Vice President Kamala Harris said Thursday in an exclusive interview with ABC’s “Good Morning America” that she did not think the United States was a “racist country” but that it was important to “speak the truth” about the role racism has played in the nation’s history.
Harris, the first Black vice president, was responding to GOP Sen. Tim Scott, R-S.C., who on Wednesday night delivered the Republican response to President Joe Biden’s address to a joint session of Congress.
Scott, the only Black Republican senator, said “America is not a racist country” and took issue with what he called fighting “discrimination with different types of discrimination” and trying “to use our painful past to dishonestly shut down debates in the present.”
“No, I don’t think America is a racist country,” Harris told “Good Morning America” co-anchor George Stephanopoulos. “But we also do have to speak truth about the history of racism in our country and its existence today.”
The vice president said that “we want to unify the country, but not without speaking truth and requiring accountability, as appropriate.”
“These are issues that we must confront, and it doesn’t–it does not help to heal our country to unify us as a people to ignore the realities of that,” she said.
The vice president praised Biden for calling white supremacy terrorism in his speech and noting U.S. intelligence agencies have determined it to be “the most lethal terrorist threat to the homeland today.”
During her interview with “Good Morning America,” Harris also addressed two major roles she now plays in the administration: leading the diplomatic effort to stem the flow of migration from Central America and, as Biden announced Wednesday night, shepherding the president’s $2.3 trillion infrastructure proposal through Congress.
Asked by Stephanopoulos how much the White House was willing to compromise with Republicans, who are widely opposed to Biden’s expansive package and the president’s ideas about how to pay for it, Harris would not say.
But she did say the administration was “very serious” and “very sincere in our hope that we can reflect the bipartisan nature of the American people on these issues.”
“We have been in many meetings in the Oval Office with Republicans and Democrats together, talking about all of these issues and inviting their feedback, inviting their ideas,” Harris said. “We’re very serious about that — and very sincere in our hope that we can reflect the bipartisan nature of the American people on these issues, and come together in a way that is about, again, investing in families, investing in job creation, investing in the competitiveness of our country, vis-a-vis the world.”
When pressed by “Good Morning America” co-anchor Robin Roberts about why the president did not lay out a fulsome plan for addressing the situation on the southern border in his remarks to Congress, Harris would not say.

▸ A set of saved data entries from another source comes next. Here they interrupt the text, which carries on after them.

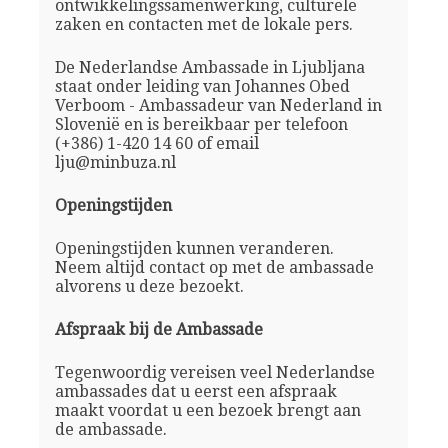
ontwikkelingssamenwerking, culturele
zaken en contacten met de lokale pers.
De Nederlandse Ambassade in Ljubljana
staat onder leiding van Johannes Obed
Verboom - Ambassadeur van Nederland in
Slovenië en is bereikbaar per telefoon
(+386) 1-420 14 60 of email
lju@minbuza.nl
Openingstijden
Openingstijden kunnen veranderen.
Neem altijd contact op met de ambassade
alvorens u deze bezoekt.
Afspraak bij de Ambassade
Tegenwoordig vereisen veel Nederlandse
ambassades dat u eerst een afspraak
maakt voordat u een bezoek brengt aan
de ambassade.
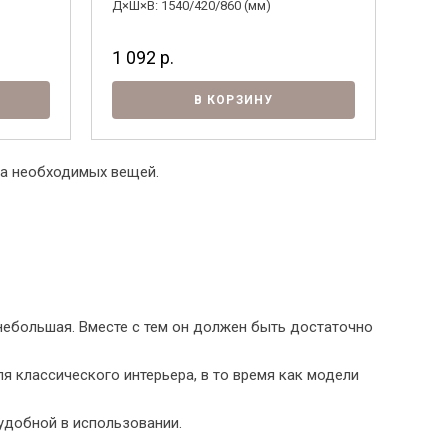
Д×Ш×В: 1540/420/860 (мм)
1 092
р.
В КОРЗИНУ
ва необходимых вещей.
небольшая. Вместе с тем он должен быть достаточно
я классического интерьера, в то время как модели
удобной в использовании.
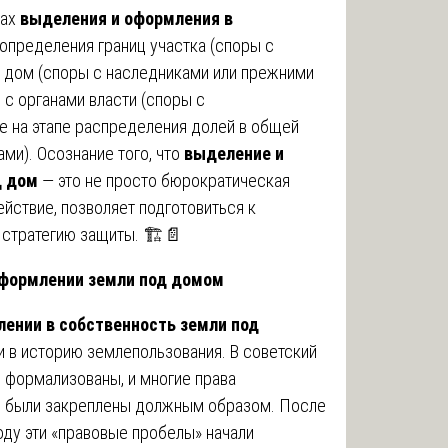
пах
выделения и оформления в
е определения границ участка (споры с
на дом (споры с наследниками или прежними
 с органами власти (споры с
е на этапе распределения долей в общей
ми). Осознание того, что
выделение и
д дом
— это не просто бюрократическая
йствие, позволяет подготовиться к
стратегию защиты. 🏗️📄
оформлении земли под домом
ении в собственность земли под
 в историю землепользования. В советский
 формализованы, и многие права
е были закреплены должным образом. После
оду эти «правовые пробелы» начали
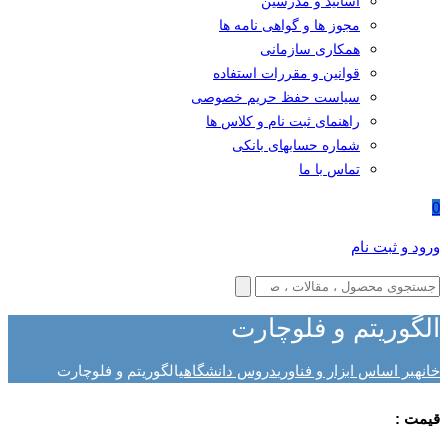
اساتید و مدرسین
مجوز ها و گواهی نامه ها
همکاری سازمانی
قوانین و مقررات استفاده
سیاست حفظ حریم خصوصی
راهنمای ثبت نام و کلاس ها
شماره حسابهای بانکی
تماس با ما
0
ورود و ثبت نام
الگوریتم و فلوچارت
خانه
بر اساس ابزار و فناوری
دروس دانشگاهی
الگوریتم و فلوچارت
قیمت :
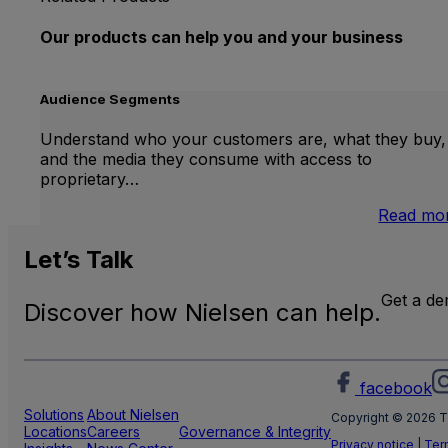
Our products can help you and your business
Audience Segments
Understand who your customers are, what they buy,
and the media they consume with access to
proprietary…
Read mo
Let’s
Talk
Get a d
Discover how Nielsen can help.
facebook
Solutions
About Nielsen
Copyright © 2026 T
Locations
Careers
Governance & Integrity
Privacy notice
|
Ter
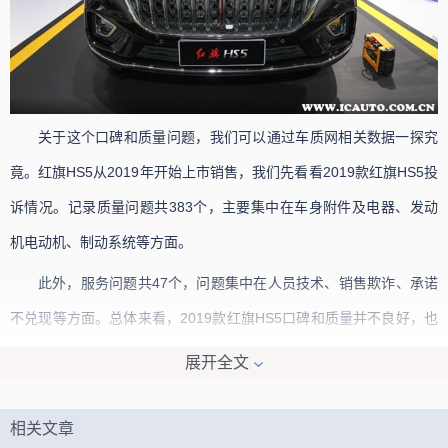
关于这个口碑和质量问题，我们可以通过车质网相关数据一探究
竟。红旗HS5从2019年开始上市销售，我们先看看2019款红旗HS5投
诉情况。记录质量问题共383个，主要集中在车身附件及电器、发动
机电动机、制动系统等方面。
此外，服务问题共47个，问题集中在人员技术、销售欺诈、承诺
不兑现等方面。总体来看，2019款红旗HS5口碑和质量并不良好，也
许这也是部分其车主质疑红旗hs5到底有多垃圾的因素之一。
展开全文
相关文章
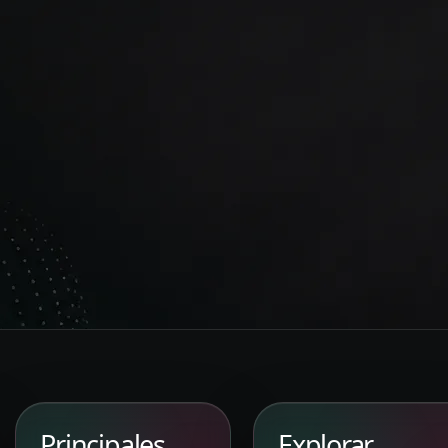
Principales
Explorar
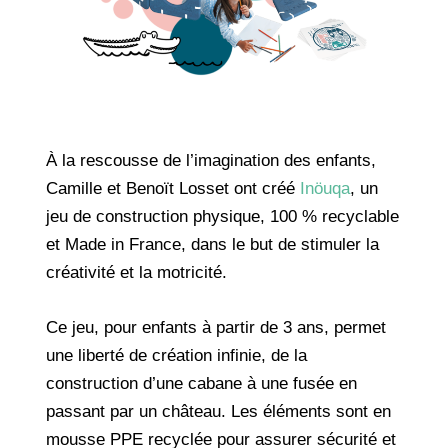
À la rescousse de l’imagination des enfants,
Camille et Benoït Losset ont créé
Inöuqa
, un
jeu de construction physique, 100 % recyclable
et Made in France, dans le but de stimuler la
créativité et la motricité.
Ce jeu, pour enfants à partir de 3 ans, permet
une liberté de création infinie, de la
construction d’une cabane à une fusée en
passant par un château. Les éléments sont en
mousse PPE recyclée pour assurer sécurité et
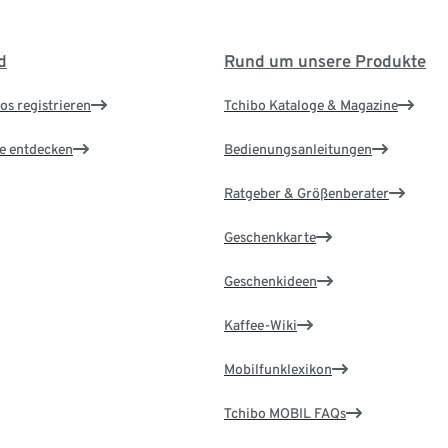
d
Rund um unsere Produkte
os registrieren
Tchibo Kataloge & Magazine
le entdecken
Bedienungsanleitungen
Ratgeber & Größenberater
Geschenkkarte
Geschenkideen
Kaffee-Wiki
Mobilfunklexikon
Tchibo MOBIL FAQs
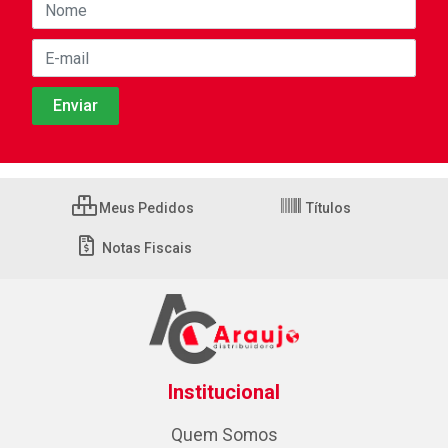
Meus Pedidos
Títulos
Notas Fiscais
Institucional
Quem Somos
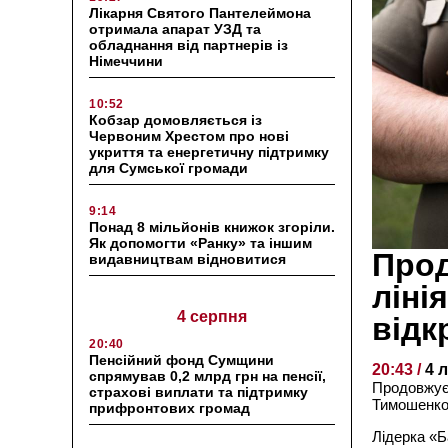
Лікарня Святого Пантелеймона
отримала апарат УЗД та
обладнання від партнерів із
Німеччини
10:52
Кобзар домовляється із
Червоним Хрестом про нові
укриття та енергетичну підтримку
для Сумської громади
9:14
Понад 8 мільйонів книжок згоріли.
Як допомогти «Ранку» та іншим
Прод
видавництвам відновитися
ліні
4 серпня
відк
20:40
Пенсійний фонд Сумщини
20:43 /
4 
спрямував 0,2 млрд грн на пенсії,
Продовжує 
страхові виплати та підтримку
Тимошенк
прифронтових громад
Лідерка «Б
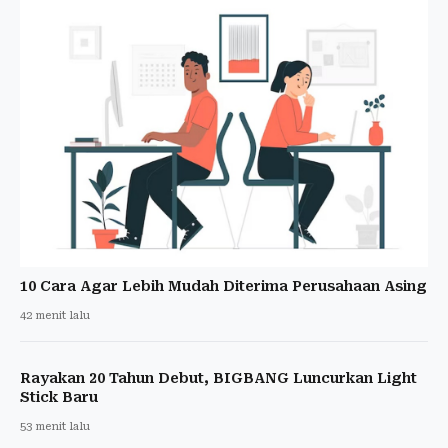
10 Cara Agar Lebih Mudah Diterima Perusahaan Asing
42 menit lalu
Rayakan 20 Tahun Debut, BIGBANG Luncurkan Light
Stick Baru
53 menit lalu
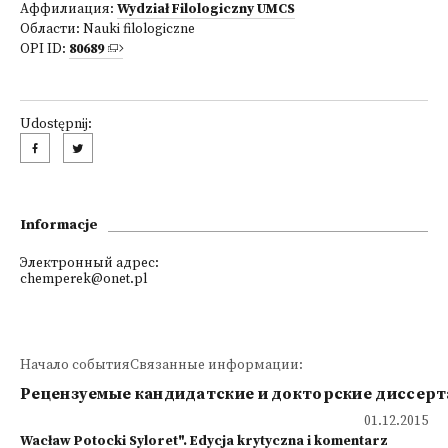
Аффилиация:
Wydział Filologiczny UMCS
Области:
Nauki filologiczne
OPI ID:
80689
Udostępnij:
Informacje
Электронный адрес:
chemperek@onet.pl
Начало событияСвязанные информации:
Рецензуемые кандидатские и докторские диссер
01.12.2015
Wacław Potocki Syloret". Edycja krytyczna i komentarz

Instead, she laid out her work to address the lack of opportunity and threats causing many to flee the region.
“The way that we are then dealing with this,” she said, “is to say, ‘Hey, let’s, one, understand these are our neighbors in the Western Hemisphere, and let’s do what we can to give the folks there some hope, that if they stay, help is on the way.'”
Harris explained she has been working with Cabinet secretaries, including Commerce Secretary Gina Raimondo and Agriculture Secretary Tom Vilsack, as well as working with other world leaders to recommit to helping the region.
“It’s not a new issue but we are prepared to make the investment and to get in there for the long haul to do what is necessary to address the reasons people flee,” Harris added.